REQUIRED TASK: Quote verbatim the lines from the start of the items through the line containing "6: (151, 502)", inclusive.

[Dataset excerpt]
----
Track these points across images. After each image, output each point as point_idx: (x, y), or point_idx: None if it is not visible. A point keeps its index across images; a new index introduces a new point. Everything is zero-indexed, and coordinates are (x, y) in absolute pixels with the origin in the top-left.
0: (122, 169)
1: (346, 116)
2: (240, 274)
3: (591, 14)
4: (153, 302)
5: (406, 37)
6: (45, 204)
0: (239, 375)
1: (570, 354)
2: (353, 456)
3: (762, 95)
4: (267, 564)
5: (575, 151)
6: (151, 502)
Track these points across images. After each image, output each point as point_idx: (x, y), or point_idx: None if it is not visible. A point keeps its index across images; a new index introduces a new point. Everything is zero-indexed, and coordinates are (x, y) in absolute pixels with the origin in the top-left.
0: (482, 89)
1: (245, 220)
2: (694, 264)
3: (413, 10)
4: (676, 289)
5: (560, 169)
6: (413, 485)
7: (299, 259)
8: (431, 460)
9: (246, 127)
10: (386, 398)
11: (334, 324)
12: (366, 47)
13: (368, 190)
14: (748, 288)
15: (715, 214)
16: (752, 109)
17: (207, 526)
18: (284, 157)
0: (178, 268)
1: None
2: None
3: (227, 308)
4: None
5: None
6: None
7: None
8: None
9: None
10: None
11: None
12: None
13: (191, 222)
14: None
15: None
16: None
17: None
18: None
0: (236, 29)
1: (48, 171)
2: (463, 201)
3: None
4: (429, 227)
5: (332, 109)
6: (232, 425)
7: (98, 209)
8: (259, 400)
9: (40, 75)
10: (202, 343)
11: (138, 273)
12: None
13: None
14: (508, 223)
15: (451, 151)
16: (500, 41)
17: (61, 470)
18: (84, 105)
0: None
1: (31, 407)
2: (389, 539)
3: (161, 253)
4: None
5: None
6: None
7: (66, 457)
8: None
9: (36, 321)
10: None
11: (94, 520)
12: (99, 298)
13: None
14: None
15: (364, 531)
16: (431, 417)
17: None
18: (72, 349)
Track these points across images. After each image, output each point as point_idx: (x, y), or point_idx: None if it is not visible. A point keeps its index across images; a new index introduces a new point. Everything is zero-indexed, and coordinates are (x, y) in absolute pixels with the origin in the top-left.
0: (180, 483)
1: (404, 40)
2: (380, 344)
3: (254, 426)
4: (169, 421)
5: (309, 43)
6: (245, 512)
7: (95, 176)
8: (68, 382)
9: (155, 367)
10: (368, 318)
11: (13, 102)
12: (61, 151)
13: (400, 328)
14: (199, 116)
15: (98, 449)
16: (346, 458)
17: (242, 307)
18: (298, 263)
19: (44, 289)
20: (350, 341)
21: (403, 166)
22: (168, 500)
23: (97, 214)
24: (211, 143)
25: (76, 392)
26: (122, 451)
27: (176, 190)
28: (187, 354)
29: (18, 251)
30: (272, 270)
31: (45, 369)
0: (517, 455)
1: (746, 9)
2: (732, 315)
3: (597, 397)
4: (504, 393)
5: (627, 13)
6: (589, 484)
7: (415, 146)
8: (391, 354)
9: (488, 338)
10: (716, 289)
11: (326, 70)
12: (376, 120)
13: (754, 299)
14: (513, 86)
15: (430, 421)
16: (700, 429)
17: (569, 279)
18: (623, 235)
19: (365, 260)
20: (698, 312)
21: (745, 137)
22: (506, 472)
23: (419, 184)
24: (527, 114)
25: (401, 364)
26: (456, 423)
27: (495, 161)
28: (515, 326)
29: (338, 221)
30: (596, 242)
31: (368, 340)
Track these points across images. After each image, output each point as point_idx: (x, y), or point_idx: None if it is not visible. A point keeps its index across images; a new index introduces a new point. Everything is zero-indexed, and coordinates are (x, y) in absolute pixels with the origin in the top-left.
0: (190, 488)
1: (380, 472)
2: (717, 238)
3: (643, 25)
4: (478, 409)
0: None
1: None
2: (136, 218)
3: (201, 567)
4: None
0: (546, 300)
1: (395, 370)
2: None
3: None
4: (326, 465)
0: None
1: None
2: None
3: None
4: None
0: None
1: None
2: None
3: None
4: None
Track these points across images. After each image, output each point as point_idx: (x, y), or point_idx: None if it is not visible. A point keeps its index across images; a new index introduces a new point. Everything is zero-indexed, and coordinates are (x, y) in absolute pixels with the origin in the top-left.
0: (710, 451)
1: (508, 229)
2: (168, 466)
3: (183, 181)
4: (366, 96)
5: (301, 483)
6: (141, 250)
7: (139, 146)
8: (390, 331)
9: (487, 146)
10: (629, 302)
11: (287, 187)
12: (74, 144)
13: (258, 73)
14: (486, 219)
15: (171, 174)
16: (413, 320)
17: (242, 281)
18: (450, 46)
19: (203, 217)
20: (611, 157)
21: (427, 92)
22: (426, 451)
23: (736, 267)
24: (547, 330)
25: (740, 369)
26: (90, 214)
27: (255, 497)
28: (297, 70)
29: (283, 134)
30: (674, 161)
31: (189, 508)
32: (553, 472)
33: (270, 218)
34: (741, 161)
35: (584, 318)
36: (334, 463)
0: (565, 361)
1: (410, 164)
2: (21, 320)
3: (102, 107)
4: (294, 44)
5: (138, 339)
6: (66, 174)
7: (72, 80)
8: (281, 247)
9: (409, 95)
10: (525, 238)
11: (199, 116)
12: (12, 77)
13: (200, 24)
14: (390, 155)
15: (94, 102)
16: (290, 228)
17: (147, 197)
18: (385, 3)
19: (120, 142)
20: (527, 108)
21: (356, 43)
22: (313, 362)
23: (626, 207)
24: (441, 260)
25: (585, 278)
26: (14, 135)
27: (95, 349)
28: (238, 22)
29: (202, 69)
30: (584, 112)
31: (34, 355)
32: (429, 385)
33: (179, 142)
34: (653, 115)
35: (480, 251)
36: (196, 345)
----
WORKED ANSWER:
Track these points across images. After each image, output each point as point_idx: (x, y), or point_idx: None if it is not visible. A point keeps its index across images; a new index introduces a new point. Everything is zero-indexed, and coordinates are (x, y) in absolute pixels with the origin in the top-left.
0: (122, 169)
1: (346, 116)
2: (240, 274)
3: (591, 14)
4: (153, 302)
5: (406, 37)
6: (45, 204)
0: (239, 375)
1: (570, 354)
2: (353, 456)
3: (762, 95)
4: (267, 564)
5: (575, 151)
6: (151, 502)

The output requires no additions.